Saved entries:
----------------

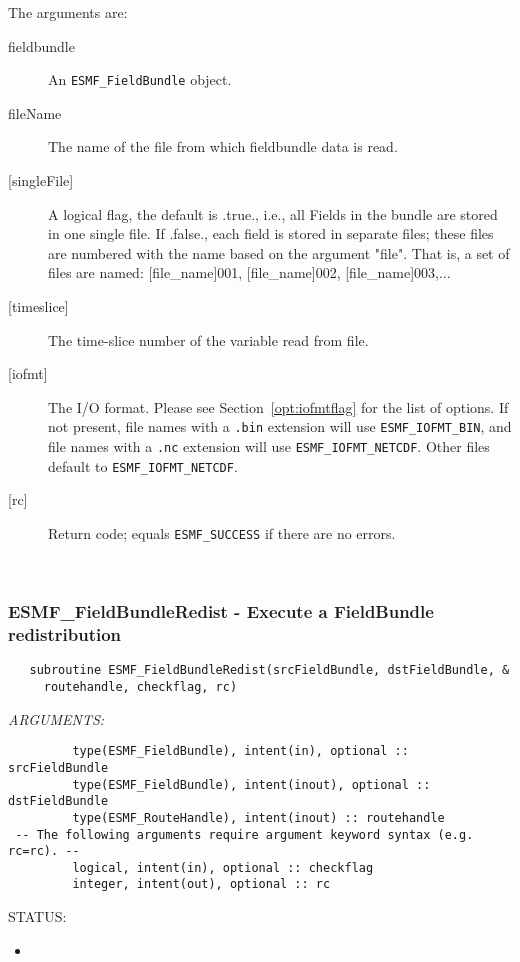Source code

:    The arguments are:
   \begin{description}
   \item[fieldbundle]
   An {\tt ESMF\_FieldBundle} object.
   \item[fileName]
   The name of the file from which fieldbundle data is read.
   \item[{[singleFile]}]
   A logical flag, the default is .true., i.e., all Fields in the bundle
   are stored in one single file. If .false., each field is stored
   in separate files; these files are numbered with the name based on the
   argument "file". That is, a set of files are named: [file\_name]001,
   [file\_name]002, [file\_name]003,...
   \item[{[timeslice]}]
   The time-slice number of the variable read from file.
   \item[{[iofmt]}]
   \begin{sloppypar}
   The I/O format. Please see Section~\ref{opt:iofmtflag} for the list
   of options. If not present, file names with a {\tt .bin} extension will
   use {\tt ESMF\_IOFMT\_BIN}, and file names with a {\tt .nc} extension
   will use {\tt ESMF\_IOFMT\_NETCDF}. Other files default to
   {\tt ESMF\_IOFMT\_NETCDF}.
   \end{sloppypar}
   \item[{[rc]}]
   Return code; equals {\tt ESMF\_SUCCESS} if there are no errors.
   \end{description}
   
 
\mbox{}\hrulefill\ 
 
\subsubsection [ESMF\_FieldBundleRedist] {ESMF\_FieldBundleRedist - Execute a FieldBundle redistribution}


  
\begin{verbatim}   subroutine ESMF_FieldBundleRedist(srcFieldBundle, dstFieldBundle, &
     routehandle, checkflag, rc)\end{verbatim}{\em ARGUMENTS:}
\begin{verbatim}         type(ESMF_FieldBundle), intent(in), optional :: srcFieldBundle
         type(ESMF_FieldBundle), intent(inout), optional :: dstFieldBundle
         type(ESMF_RouteHandle), intent(inout) :: routehandle
 -- The following arguments require argument keyword syntax (e.g. rc=rc). --
         logical, intent(in), optional :: checkflag
         integer, intent(out), optional :: rc\end{verbatim}
{\sf STATUS:}
   \begin{itemize}
   \item{}
   \end{itemize}
  
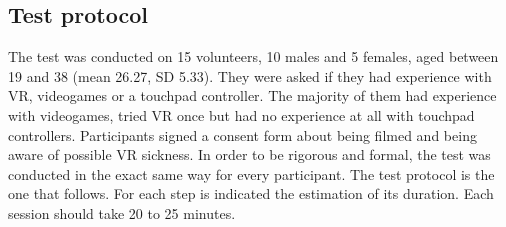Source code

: \documentclass[binding=0.6cm,LaM]{sapthesis}
\begin{document}
\subsection{Test protocol}
The test was conducted on 15 volunteers, 10 males and 5 females, aged between 19 and 38 (mean 26.27, SD 5.33). They were asked if they had experience with VR, videogames or a touchpad controller. The majority of them had experience with videogames, tried VR once but had no experience at all with touchpad controllers. Participants signed a consent form about being filmed and being aware of possible VR sickness.
In order to be rigorous and formal, the test was conducted in the exact same way for every participant. The test protocol is the one that follows. For each step is indicated the estimation of its duration. Each session should take 20 to 25 minutes.
\end{document}
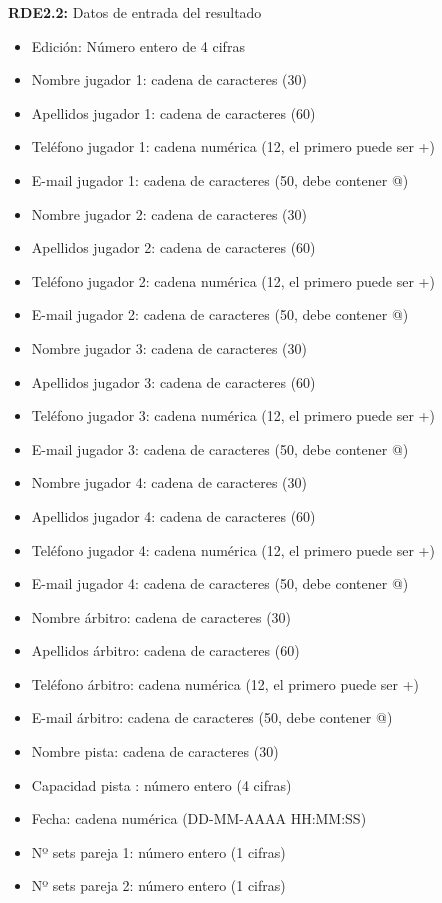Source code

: \textbf{RDE2.2:} Datos de entrada del resultado
\begin{itemize}
	\item Edición: Número entero de 4 cifras
\newline
	\item Nombre jugador 1: cadena de caracteres (30)
	\item Apellidos jugador 1: cadena de caracteres (60)
	\item Teléfono jugador 1: cadena numérica (12, el primero puede ser +)
	\item E-mail jugador 1: cadena de caracteres (50, debe contener @)
\newline
	\item Nombre jugador 2: cadena de caracteres (30)
	\item Apellidos jugador 2: cadena de caracteres (60)
	\item Teléfono jugador 2: cadena numérica (12, el primero puede ser +)
	\item E-mail jugador 2: cadena de caracteres (50, debe contener @)
\newline
	\item Nombre jugador 3: cadena de caracteres (30)
	\item Apellidos jugador 3: cadena de caracteres (60)
	\item Teléfono jugador 3: cadena numérica (12, el primero puede ser +)
	\item E-mail jugador 3: cadena de caracteres (50, debe contener @)
\newline
	\item Nombre jugador 4: cadena de caracteres (30)
	\item Apellidos jugador 4: cadena de caracteres (60)
	\item Teléfono jugador 4: cadena numérica (12, el primero puede ser +)
	\item E-mail jugador 4: cadena de caracteres (50, debe contener @)
\newline
	\item Nombre árbitro: cadena de caracteres (30)
	\item Apellidos árbitro: cadena de caracteres (60)
	\item Teléfono árbitro: cadena numérica (12, el primero puede ser +)
	\item E-mail árbitro: cadena de caracteres (50, debe contener @)
\newline
	\item Nombre pista: cadena de caracteres (30)
	\item Capacidad pista : número entero (4 cifras)
	\item Fecha: cadena numérica (DD-MM-AAAA HH:MM:SS)
\newline
	\item Nº sets pareja 1: número entero (1 cifras)
	\item Nº sets pareja 2: número entero (1 cifras)
\end{itemize}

----------------

### REQUIRED ACTION
An exact, image-free transcription of all the records above is needed.

### REPLY TO THE EXERCISE
Source code

:    The arguments are:
   \begin{description}
   \item[fieldbundle]
   An {\tt ESMF\_FieldBundle} object.
   \item[fileName]
   The name of the file from which fieldbundle data is read.
   \item[{[singleFile]}]
   A logical flag, the default is .true., i.e., all Fields in the bundle
   are stored in one single file. If .false., each field is stored
   in separate files; these files are numbered with the name based on the
   argument "file". That is, a set of files are named: [file\_name]001,
   [file\_name]002, [file\_name]003,...
   \item[{[timeslice]}]
   The time-slice number of the variable read from file.
   \item[{[iofmt]}]
   \begin{sloppypar}
   The I/O format. Please see Section~\ref{opt:iofmtflag} for the list
   of options. If not present, file names with a {\tt .bin} extension will
   use {\tt ESMF\_IOFMT\_BIN}, and file names with a {\tt .nc} extension
   will use {\tt ESMF\_IOFMT\_NETCDF}. Other files default to
   {\tt ESMF\_IOFMT\_NETCDF}.
   \end{sloppypar}
   \item[{[rc]}]
   Return code; equals {\tt ESMF\_SUCCESS} if there are no errors.
   \end{description}
   
 
\mbox{}\hrulefill\ 
 
\subsubsection [ESMF\_FieldBundleRedist] {ESMF\_FieldBundleRedist - Execute a FieldBundle redistribution}


  
\begin{verbatim}   subroutine ESMF_FieldBundleRedist(srcFieldBundle, dstFieldBundle, &
     routehandle, checkflag, rc)\end{verbatim}{\em ARGUMENTS:}
\begin{verbatim}         type(ESMF_FieldBundle), intent(in), optional :: srcFieldBundle
         type(ESMF_FieldBundle), intent(inout), optional :: dstFieldBundle
         type(ESMF_RouteHandle), intent(inout) :: routehandle
 -- The following arguments require argument keyword syntax (e.g. rc=rc). --
         logical, intent(in), optional :: checkflag
         integer, intent(out), optional :: rc\end{verbatim}
{\sf STATUS:}
   \begin{itemize}
   \item{}
   \end{itemize}
  
Source code

: \documentclass[binding=0.6cm,LaM]{sapthesis}
\begin{document}
\subsection{Test protocol}
The test was conducted on 15 volunteers, 10 males and 5 females, aged between 19 and 38 (mean 26.27, SD 5.33). They were asked if they had experience with VR, videogames or a touchpad controller. The majority of them had experience with videogames, tried VR once but had no experience at all with touchpad controllers. Participants signed a consent form about being filmed and being aware of possible VR sickness.
In order to be rigorous and formal, the test was conducted in the exact same way for every participant. The test protocol is the one that follows. For each step is indicated the estimation of its duration. Each session should take 20 to 25 minutes.
\end{document}
Source code

: \textbf{RDE2.2:} Datos de entrada del resultado
\begin{itemize}
	\item Edición: Número entero de 4 cifras
\newline
	\item Nombre jugador 1: cadena de caracteres (30)
	\item Apellidos jugador 1: cadena de caracteres (60)
	\item Teléfono jugador 1: cadena numérica (12, el primero puede ser +)
	\item E-mail jugador 1: cadena de caracteres (50, debe contener @)
\newline
	\item Nombre jugador 2: cadena de caracteres (30)
	\item Apellidos jugador 2: cadena de caracteres (60)
	\item Teléfono jugador 2: cadena numérica (12, el primero puede ser +)
	\item E-mail jugador 2: cadena de caracteres (50, debe contener @)
\newline
	\item Nombre jugador 3: cadena de caracteres (30)
	\item Apellidos jugador 3: cadena de caracteres (60)
	\item Teléfono jugador 3: cadena numérica (12, el primero puede ser +)
	\item E-mail jugador 3: cadena de caracteres (50, debe contener @)
\newline
	\item Nombre jugador 4: cadena de caracteres (30)
	\item Apellidos jugador 4: cadena de caracteres (60)
	\item Teléfono jugador 4: cadena numérica (12, el primero puede ser +)
	\item E-mail jugador 4: cadena de caracteres (50, debe contener @)
\newline
	\item Nombre árbitro: cadena de caracteres (30)
	\item Apellidos árbitro: cadena de caracteres (60)
	\item Teléfono árbitro: cadena numérica (12, el primero puede ser +)
	\item E-mail árbitro: cadena de caracteres (50, debe contener @)
\newline
	\item Nombre pista: cadena de caracteres (30)
	\item Capacidad pista : número entero (4 cifras)
	\item Fecha: cadena numérica (DD-MM-AAAA HH:MM:SS)
\newline
	\item Nº sets pareja 1: número entero (1 cifras)
	\item Nº sets pareja 2: número entero (1 cifras)
\end{itemize}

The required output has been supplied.